Ein israelisches Gericht hat am Freitagabend das Urteil einer Vorinstanz aufgehoben, wonach Juden auf dem Jerusalemer Tempelberg beten dürfen, so lange das Gebet still verläuft und nicht gegen Polizeiverordnungen verstößt. Der Minister für öffentliche Sicherheit, Omer Bar-Lev, hatte zuvor gewarnt, einseitige Schritte an dem religiös sensiblen Ort könnten Gewalt aufflammen lassen, wie die Zeitung "Haaretz" (online) berichtet.
Scharfe Kritik am Urteil des Jerusalemer Bezirksgerichts
Die arabische Welt hatte am Donnerstag mit scharfer Kritik auf das Urteil des Jerusalemer Bezirksgerichts reagiert. Es sei "eine sehr gefährliche Entscheidung, eine neue Aggression gegen die Al-Aksa Moschee und eine flagrante Verletzung des Völkerrechts", erklärte etwa der oberste islamische Richter Palästinas, Mahmud Habbasch, in Ramallah. Die radikalislamische Hamas bezeichnete das Urteil als "klare Kriegserklärung" und "unverhohlene Aggression". Sie rief die arabische und muslimische Welt dazu auf, sich an der "Verteidigung" der Stätte zu beteiligen.

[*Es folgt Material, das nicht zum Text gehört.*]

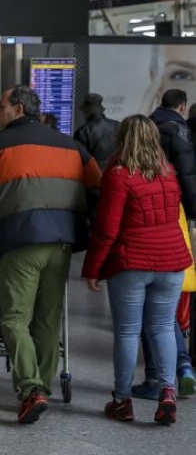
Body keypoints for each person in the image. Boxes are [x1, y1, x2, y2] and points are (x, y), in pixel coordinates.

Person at [0, 86, 101, 424]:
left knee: (14, 318)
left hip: (20, 241)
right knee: (48, 319)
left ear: (17, 109)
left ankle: (31, 388)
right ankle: (44, 388)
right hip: (62, 244)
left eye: (0, 105)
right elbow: (97, 187)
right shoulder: (72, 146)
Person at [82, 114, 191, 425]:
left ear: (123, 138)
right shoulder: (168, 172)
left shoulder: (118, 175)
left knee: (128, 332)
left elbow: (106, 230)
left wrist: (93, 269)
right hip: (172, 262)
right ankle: (167, 393)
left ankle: (122, 400)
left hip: (132, 263)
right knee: (163, 328)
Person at [133, 88, 196, 399]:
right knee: (168, 310)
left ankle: (155, 378)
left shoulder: (126, 169)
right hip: (177, 229)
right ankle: (182, 366)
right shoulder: (179, 134)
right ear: (181, 106)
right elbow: (188, 179)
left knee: (147, 315)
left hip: (140, 247)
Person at [74, 93, 120, 171]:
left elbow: (79, 159)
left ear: (87, 110)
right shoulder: (118, 126)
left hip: (94, 176)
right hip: (115, 173)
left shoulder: (83, 131)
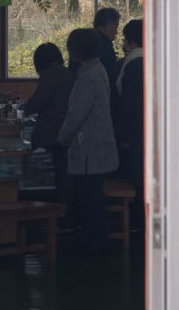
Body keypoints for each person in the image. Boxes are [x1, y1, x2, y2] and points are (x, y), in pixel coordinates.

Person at [58, 28, 119, 254]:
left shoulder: (88, 76)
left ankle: (96, 240)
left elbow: (77, 113)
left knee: (90, 195)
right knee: (94, 193)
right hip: (100, 142)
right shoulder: (98, 70)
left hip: (89, 145)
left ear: (75, 52)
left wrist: (63, 135)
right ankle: (97, 238)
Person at [23, 43, 77, 226]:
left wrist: (25, 108)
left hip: (56, 133)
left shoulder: (52, 74)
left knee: (61, 179)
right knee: (65, 177)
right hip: (67, 133)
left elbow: (38, 101)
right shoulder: (66, 73)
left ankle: (59, 219)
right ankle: (65, 218)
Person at [115, 19, 144, 232]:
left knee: (138, 180)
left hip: (138, 135)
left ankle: (137, 224)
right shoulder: (160, 59)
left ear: (130, 41)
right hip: (159, 133)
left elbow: (129, 106)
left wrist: (124, 135)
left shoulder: (132, 65)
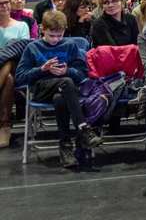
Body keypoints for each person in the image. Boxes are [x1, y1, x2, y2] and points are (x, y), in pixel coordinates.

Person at [15, 11, 101, 168]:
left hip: (65, 92)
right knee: (66, 82)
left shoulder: (70, 45)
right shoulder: (33, 47)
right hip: (42, 89)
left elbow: (83, 74)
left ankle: (65, 148)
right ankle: (83, 128)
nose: (55, 40)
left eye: (59, 36)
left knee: (61, 98)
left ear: (65, 30)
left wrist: (66, 71)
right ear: (42, 29)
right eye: (51, 36)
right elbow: (20, 77)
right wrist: (41, 69)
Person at [0, 0, 29, 147]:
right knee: (8, 79)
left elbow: (22, 49)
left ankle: (4, 126)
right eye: (1, 4)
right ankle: (5, 126)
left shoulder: (21, 25)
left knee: (9, 59)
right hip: (6, 75)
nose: (4, 6)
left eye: (6, 3)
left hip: (18, 66)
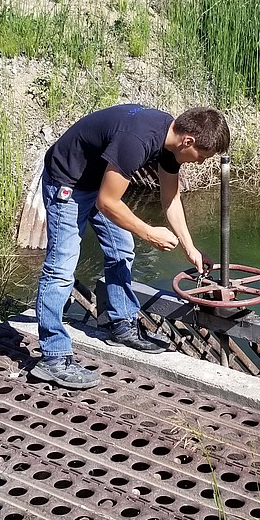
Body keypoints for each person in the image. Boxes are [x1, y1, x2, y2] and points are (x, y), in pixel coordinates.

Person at [31, 104, 230, 389]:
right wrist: (149, 233)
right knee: (61, 268)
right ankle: (53, 357)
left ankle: (121, 325)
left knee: (122, 248)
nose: (200, 163)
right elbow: (107, 203)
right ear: (189, 141)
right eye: (202, 156)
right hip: (68, 181)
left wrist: (190, 247)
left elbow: (170, 200)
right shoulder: (137, 140)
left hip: (98, 182)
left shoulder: (170, 144)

Verfahren gegen einen jüdischen Tempelbergbesucher
In dem Verfahren vor dem Bezirksgericht ging es um einen jüdischen Tempelbergbesucher, der an Jom Kippur von der Polizei mit einem 15-tägigen Besuchsverbot belegt wurde. Die zuständige Richterin entschied, dass der Mann weder gegen das Gesetz noch gegen Anweisungen verstoßen habe, da er allein und in einer Weise gebetet habe, die nach außen nicht erkennbar gewesen sei. Ferner wies sie die Darstellung der Polizei zurück, der Mann habe mit seinem stillen Gebet eine Gefahr dargestellt.
Heilige Stätte für Juden, Muslime und Christen
Der Tempelberg ist für Juden, Muslime und Christen eine Heilige Stätte. Bis zur Zerstörung durch die Römer im Jahr 70 befand sich an dieser Stelle der jüdische Tempel, das zentrale Heiligtum Israels. Zahlreiche biblische und religiöse Überlieferungen wie die Erschaffung Adams und Evas, die Opferung Isaaks oder aufseiten des Islam die Himmelsreise Mohammeds werden mit dem Ort verbunden. Der geltende Status quo gestattet Nichtmuslimen den Besuch; öffentliches Gebet ist Muslimen vorbehalten.